Kalisha Buckhanon | |
Birth Date: | 1 April 1977 |
Birth Place: | Kankakee, Illinois, U.S. |
Occupation: | Author |
Education: | University of Chicago (BA, MA) New School University (MFA) |
Awards: | Alex Award (2006) |
Kalisha Buckhanon (born April 1, 1977)[1] is an American author who writes frequently on literature, race and Black women's themes. She was educated at the University of Chicago and New School University. She is a 2006 recipient of the Alex Awards.

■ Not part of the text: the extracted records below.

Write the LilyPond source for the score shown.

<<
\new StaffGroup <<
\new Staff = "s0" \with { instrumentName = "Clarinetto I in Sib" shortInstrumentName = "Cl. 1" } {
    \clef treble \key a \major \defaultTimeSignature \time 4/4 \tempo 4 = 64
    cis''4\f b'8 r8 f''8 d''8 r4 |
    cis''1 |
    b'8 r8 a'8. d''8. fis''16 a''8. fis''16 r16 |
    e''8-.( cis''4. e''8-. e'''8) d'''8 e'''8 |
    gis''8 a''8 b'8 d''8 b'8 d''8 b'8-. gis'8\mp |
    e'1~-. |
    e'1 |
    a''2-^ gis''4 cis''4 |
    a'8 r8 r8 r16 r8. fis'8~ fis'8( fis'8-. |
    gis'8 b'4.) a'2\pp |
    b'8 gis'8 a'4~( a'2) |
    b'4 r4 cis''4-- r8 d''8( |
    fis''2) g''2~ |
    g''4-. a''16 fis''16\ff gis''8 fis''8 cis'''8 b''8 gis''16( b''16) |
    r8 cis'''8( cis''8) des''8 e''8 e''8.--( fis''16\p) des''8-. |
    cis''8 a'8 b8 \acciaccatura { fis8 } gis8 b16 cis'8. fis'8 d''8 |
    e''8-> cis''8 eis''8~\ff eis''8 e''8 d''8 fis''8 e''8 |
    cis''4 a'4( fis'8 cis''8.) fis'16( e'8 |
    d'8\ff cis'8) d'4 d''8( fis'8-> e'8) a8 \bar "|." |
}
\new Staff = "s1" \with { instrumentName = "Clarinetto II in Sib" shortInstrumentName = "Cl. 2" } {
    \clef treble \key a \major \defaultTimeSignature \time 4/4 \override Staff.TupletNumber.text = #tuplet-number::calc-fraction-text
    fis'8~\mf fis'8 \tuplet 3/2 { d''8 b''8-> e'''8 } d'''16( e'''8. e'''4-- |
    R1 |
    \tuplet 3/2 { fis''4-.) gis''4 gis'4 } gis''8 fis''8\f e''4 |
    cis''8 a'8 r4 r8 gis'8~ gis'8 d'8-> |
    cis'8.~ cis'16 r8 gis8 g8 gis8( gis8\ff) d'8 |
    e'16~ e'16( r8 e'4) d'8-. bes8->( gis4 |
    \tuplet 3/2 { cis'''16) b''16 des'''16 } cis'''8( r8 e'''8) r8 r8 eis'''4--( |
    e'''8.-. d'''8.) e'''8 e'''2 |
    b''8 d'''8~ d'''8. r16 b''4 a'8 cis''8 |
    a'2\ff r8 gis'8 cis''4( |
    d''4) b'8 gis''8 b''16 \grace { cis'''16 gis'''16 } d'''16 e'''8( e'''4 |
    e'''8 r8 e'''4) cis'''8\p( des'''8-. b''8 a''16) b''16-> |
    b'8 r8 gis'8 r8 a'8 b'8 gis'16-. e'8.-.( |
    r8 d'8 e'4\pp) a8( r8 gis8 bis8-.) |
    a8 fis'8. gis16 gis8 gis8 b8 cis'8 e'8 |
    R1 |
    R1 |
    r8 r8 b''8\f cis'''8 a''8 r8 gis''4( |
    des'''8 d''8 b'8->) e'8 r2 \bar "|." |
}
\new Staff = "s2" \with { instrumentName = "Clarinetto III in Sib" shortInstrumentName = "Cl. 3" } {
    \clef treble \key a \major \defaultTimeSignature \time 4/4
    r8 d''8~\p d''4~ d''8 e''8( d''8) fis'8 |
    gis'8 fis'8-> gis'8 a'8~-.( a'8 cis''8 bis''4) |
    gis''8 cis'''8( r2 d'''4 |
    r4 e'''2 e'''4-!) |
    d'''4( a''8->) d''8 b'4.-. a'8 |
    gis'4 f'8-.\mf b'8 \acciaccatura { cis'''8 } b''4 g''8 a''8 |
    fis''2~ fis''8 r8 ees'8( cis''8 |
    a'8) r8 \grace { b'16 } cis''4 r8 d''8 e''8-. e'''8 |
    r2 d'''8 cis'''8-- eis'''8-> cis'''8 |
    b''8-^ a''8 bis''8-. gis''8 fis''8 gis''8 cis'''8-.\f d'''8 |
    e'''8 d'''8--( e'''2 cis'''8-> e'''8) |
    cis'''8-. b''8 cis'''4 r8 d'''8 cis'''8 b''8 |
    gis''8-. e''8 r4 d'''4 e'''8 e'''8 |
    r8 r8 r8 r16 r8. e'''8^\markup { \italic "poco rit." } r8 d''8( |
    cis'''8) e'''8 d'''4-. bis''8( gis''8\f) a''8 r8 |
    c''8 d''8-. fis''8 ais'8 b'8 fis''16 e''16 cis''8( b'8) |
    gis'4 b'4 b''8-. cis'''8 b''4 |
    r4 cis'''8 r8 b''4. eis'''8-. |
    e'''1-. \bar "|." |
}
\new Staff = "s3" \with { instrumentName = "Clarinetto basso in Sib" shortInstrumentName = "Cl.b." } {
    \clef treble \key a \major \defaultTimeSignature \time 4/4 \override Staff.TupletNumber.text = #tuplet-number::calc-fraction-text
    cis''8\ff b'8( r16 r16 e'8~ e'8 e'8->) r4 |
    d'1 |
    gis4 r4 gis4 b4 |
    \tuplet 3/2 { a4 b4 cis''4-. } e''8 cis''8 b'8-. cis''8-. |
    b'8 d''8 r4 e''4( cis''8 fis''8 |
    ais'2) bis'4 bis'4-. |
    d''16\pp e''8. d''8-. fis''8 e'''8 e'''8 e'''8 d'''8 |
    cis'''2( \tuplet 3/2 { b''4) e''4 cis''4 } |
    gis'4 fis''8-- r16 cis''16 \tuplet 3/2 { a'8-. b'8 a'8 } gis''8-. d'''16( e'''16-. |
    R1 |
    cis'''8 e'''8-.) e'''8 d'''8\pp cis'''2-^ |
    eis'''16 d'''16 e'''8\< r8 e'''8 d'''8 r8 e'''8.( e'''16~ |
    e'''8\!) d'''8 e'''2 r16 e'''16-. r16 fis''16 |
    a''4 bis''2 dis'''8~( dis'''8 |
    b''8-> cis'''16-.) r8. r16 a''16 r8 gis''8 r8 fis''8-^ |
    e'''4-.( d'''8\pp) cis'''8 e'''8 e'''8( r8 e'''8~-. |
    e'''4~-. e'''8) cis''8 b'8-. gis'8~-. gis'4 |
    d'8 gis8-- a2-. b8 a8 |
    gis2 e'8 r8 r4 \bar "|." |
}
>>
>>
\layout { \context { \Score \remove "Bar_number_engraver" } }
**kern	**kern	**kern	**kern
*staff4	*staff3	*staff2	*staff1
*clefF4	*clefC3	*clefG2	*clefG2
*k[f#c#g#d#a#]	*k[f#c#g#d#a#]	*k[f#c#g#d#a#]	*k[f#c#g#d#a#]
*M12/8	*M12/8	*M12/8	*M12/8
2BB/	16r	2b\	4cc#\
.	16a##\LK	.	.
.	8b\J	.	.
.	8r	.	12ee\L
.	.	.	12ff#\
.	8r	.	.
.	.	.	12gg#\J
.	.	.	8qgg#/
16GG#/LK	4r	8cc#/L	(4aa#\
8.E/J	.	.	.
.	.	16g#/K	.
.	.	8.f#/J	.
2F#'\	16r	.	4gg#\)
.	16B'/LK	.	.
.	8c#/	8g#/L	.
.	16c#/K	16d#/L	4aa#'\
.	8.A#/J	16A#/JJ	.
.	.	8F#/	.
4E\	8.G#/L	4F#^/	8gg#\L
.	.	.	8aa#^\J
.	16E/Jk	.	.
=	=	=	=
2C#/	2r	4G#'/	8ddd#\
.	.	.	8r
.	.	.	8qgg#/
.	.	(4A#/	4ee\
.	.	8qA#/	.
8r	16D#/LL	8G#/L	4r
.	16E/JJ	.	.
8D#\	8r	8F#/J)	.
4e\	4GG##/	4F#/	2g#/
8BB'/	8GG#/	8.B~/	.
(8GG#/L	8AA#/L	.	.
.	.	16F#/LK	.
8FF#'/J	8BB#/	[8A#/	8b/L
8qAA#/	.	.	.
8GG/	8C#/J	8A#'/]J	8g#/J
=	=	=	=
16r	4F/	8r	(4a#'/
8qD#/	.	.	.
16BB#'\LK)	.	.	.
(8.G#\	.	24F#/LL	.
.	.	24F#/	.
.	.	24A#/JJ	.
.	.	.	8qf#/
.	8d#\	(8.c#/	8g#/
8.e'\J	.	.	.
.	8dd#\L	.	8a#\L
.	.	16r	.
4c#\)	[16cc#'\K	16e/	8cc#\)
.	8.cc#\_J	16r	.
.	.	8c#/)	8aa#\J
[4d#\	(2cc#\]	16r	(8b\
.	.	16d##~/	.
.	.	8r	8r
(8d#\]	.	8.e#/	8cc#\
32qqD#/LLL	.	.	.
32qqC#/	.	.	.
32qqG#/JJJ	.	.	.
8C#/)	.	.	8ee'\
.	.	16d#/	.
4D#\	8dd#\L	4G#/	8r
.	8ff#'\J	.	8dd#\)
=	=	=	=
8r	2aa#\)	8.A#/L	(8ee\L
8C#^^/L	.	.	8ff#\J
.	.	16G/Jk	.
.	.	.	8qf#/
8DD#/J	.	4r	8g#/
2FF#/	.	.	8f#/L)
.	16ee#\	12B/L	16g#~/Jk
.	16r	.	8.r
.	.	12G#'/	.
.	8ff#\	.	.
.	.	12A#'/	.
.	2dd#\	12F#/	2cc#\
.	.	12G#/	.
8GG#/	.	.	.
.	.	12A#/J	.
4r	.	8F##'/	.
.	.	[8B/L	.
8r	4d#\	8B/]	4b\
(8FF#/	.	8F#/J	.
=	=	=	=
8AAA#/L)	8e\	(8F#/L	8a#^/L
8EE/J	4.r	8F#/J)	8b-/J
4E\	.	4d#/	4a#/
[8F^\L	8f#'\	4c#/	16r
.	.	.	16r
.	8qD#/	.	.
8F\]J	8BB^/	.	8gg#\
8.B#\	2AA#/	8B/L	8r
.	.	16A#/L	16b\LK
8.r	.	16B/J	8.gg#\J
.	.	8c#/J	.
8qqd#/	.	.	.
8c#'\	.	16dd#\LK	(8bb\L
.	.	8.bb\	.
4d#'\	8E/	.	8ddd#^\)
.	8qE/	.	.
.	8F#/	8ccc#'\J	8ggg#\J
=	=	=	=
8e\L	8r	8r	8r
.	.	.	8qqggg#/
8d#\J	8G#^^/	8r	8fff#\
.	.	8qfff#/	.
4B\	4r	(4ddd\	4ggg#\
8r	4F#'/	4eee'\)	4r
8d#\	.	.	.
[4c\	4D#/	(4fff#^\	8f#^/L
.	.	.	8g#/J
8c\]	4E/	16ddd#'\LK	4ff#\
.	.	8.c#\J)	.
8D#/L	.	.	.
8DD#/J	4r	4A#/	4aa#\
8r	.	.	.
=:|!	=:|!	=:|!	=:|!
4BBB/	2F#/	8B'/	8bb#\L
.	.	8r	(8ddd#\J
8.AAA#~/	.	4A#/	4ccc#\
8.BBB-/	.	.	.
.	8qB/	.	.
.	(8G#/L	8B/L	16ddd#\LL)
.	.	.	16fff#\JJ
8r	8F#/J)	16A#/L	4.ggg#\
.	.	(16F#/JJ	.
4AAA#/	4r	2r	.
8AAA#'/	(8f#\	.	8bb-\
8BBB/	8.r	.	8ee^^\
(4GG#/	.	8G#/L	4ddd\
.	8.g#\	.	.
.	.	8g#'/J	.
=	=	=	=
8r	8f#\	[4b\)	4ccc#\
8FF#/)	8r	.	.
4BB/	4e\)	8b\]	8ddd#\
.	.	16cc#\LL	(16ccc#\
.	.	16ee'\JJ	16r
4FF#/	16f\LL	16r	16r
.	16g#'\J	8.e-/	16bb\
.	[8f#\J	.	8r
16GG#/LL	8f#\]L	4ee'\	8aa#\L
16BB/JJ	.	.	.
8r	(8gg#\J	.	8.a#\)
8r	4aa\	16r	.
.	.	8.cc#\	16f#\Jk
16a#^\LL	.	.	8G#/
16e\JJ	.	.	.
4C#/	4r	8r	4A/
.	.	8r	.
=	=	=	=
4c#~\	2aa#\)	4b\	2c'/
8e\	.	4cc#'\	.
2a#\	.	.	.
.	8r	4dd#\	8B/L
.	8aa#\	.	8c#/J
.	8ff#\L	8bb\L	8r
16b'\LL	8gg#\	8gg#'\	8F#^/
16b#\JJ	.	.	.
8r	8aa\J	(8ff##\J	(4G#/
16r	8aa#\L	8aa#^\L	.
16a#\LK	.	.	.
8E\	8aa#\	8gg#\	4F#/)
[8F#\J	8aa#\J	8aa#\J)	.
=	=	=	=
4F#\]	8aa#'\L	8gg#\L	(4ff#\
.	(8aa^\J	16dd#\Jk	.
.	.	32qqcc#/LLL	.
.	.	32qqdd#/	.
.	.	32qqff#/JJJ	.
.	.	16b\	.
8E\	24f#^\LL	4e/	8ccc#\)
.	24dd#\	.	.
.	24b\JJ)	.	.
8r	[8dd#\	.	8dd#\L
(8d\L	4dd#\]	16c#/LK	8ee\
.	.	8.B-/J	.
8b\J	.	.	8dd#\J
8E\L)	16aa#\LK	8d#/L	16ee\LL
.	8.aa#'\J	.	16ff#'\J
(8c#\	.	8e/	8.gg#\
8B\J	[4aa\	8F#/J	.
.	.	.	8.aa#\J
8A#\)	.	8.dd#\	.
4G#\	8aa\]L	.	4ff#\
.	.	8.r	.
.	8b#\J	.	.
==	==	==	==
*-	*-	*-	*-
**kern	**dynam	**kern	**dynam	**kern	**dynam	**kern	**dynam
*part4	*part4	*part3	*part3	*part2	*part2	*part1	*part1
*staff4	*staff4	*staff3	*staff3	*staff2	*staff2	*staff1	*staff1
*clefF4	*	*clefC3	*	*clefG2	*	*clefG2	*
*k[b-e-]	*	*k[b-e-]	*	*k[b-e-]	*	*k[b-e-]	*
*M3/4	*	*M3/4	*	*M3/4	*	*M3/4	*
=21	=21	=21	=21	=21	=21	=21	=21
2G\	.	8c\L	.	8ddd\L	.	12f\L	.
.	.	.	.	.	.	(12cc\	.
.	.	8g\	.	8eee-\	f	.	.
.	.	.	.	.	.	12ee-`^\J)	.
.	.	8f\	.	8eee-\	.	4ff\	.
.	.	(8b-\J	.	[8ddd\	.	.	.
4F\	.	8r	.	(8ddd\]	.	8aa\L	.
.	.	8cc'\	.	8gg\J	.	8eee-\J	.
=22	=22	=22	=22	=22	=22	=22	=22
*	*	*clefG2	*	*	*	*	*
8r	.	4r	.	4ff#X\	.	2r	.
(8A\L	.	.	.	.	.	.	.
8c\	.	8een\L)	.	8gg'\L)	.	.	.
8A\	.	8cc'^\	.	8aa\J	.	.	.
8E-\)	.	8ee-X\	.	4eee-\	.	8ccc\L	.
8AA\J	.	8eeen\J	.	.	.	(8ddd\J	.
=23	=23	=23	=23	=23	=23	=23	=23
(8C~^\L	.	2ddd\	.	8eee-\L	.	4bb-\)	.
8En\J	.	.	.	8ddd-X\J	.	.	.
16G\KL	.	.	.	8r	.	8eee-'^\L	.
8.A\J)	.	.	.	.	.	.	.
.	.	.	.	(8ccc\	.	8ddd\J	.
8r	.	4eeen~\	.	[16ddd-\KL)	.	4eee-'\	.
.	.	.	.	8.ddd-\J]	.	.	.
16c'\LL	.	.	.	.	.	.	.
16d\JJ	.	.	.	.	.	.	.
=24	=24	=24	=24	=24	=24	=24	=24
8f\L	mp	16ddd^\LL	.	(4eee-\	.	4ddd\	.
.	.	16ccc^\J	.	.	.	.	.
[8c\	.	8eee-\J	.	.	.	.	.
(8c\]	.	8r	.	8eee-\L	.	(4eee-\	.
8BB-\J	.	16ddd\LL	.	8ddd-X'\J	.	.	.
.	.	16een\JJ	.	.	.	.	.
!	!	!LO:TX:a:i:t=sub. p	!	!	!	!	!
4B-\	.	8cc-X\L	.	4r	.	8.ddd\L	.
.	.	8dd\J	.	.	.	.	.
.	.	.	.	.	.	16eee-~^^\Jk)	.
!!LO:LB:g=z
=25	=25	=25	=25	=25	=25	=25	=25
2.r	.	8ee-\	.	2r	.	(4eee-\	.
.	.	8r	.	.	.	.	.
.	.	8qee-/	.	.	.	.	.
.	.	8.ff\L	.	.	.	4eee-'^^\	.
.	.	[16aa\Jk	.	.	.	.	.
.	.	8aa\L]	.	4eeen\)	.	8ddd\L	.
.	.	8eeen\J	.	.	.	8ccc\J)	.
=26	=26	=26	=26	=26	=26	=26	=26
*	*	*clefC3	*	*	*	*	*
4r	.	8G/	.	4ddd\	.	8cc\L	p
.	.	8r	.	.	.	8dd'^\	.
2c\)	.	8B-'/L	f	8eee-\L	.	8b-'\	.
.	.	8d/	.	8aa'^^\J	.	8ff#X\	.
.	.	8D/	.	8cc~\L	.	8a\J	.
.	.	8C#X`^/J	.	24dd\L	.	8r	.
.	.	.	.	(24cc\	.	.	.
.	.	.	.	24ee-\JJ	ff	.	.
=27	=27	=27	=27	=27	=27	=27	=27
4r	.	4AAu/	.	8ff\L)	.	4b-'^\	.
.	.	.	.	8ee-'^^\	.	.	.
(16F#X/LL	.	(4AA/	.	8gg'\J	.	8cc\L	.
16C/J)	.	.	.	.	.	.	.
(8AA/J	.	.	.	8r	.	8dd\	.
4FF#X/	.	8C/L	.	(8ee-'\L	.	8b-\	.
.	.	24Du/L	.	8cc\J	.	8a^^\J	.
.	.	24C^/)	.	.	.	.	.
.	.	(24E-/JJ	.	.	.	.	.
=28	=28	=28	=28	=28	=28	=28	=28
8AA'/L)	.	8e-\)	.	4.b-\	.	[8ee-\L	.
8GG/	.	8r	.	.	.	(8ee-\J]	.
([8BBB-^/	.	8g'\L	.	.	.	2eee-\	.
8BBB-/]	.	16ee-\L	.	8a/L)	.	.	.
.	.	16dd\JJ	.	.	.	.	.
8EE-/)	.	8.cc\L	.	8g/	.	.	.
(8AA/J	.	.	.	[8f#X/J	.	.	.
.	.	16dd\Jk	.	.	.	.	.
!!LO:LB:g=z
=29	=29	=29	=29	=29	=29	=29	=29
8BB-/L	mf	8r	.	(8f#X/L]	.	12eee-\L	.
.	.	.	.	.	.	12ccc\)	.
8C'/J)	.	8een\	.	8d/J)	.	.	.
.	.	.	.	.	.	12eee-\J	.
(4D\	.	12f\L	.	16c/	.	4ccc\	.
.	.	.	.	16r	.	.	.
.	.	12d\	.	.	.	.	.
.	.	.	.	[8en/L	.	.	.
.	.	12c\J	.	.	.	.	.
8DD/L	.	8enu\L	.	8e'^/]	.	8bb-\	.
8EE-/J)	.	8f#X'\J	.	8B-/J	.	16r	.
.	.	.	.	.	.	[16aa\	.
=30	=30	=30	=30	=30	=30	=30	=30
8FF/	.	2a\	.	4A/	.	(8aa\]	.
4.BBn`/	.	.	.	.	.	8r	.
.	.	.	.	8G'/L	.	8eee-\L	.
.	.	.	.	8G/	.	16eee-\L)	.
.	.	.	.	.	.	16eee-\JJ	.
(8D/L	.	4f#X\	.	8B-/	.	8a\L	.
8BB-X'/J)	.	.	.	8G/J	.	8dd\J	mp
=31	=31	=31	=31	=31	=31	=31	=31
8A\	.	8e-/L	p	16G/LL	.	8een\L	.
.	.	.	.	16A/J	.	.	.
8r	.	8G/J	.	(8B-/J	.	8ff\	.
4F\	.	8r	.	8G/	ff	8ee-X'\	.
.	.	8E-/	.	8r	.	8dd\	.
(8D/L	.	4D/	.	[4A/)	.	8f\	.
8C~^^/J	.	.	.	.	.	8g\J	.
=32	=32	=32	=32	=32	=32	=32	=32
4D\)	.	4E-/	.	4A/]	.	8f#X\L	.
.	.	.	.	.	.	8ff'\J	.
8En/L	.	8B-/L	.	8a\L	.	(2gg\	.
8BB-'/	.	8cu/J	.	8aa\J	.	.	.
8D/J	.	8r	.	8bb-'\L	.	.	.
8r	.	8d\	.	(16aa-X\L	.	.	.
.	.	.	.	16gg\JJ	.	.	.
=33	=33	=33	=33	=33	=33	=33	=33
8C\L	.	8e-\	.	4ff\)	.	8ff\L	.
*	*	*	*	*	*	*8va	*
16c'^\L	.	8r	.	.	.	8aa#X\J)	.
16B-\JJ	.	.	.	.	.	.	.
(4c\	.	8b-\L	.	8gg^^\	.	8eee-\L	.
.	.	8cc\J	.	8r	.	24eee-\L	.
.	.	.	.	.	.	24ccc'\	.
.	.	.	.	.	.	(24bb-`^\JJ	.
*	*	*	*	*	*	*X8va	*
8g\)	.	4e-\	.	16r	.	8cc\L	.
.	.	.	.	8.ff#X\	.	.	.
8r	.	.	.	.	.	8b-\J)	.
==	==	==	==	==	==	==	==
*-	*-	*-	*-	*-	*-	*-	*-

Born in Kankakee, Illinois, Buckhanon comes from a large middle-class Christian family. She was born when her parents, Kerry and Juwana Buckhanon, were teenagers.[2] Buckhanon began writing as a young woman. She was high school Class President and a community activist as a commitment her parents raised her with. She has remarked she grew up in a time when Black American teenagers were besieged with stereotypes as "crack babies", "welfare moms" and "gangbangers", and she saw her life experiences and voice as ways to "correct misconceptions of Black life for generations to come".[3] She found author Toni Morrison's novel The Bluest Eye at Kankakee Public Library and became empowered to write from a Black female perspective.[4] Buckhanon received a Bachelor of Arts from the University of Chicago, and a Masters of Fine Arts (M.F.A) in Creative Writing from New School University. She studied as a humanities doctoral student at the University of Chicago, and obtained her Master of Arts in English from the program.
Buckhanon's first published short story was "Card Parties" in 2003 in the Michigan Quarterly Review.[5] Her first novel, Upstate, was published in 2005 by St. Martin's Press. The novel was sold in a publishing auction for a mid six-figure sum.[6] Upon its publication, Essence magazine named Buckhanon one of its "Three Writers to Watch".[7]
Upstate tells the story of a young New York couple, and won an award from the American Library Association.[8] The novel was called "wild and beautiful" by novelist Sapphire, "heartbreaking and true" by writer Dorothy Allison, and "intimate, wrenching" by novelist and journalist Achy Obejas. Author Terry McMillian called the book "honest" and stated that Buckhanon "captured real emotion". The book became a popular favorite among youth and urban teachers. Upstate was nominated for the Hurston-Wright Legacy Award in Debut Fiction. The Upstate audiobook won the Audie Award for Literary Fiction.
In 2008, her second novel Conception was published, again by St. Martin's Press.[9] The novel tells the story of four months in the life of a young Chicago woman who discovers she is pregnant and wants to abort her unborn child, who also narrates part of the story. School Library Journal wrote that librarians should "recommend this moving novel to readers who enjoyed Toni Morrison's The Bluest Eye and Sapphire's PUSH".[10] The Chicago-based literary society Friends of American writers awarded the novel its 2009 Adult Literary Fiction Prize.[11]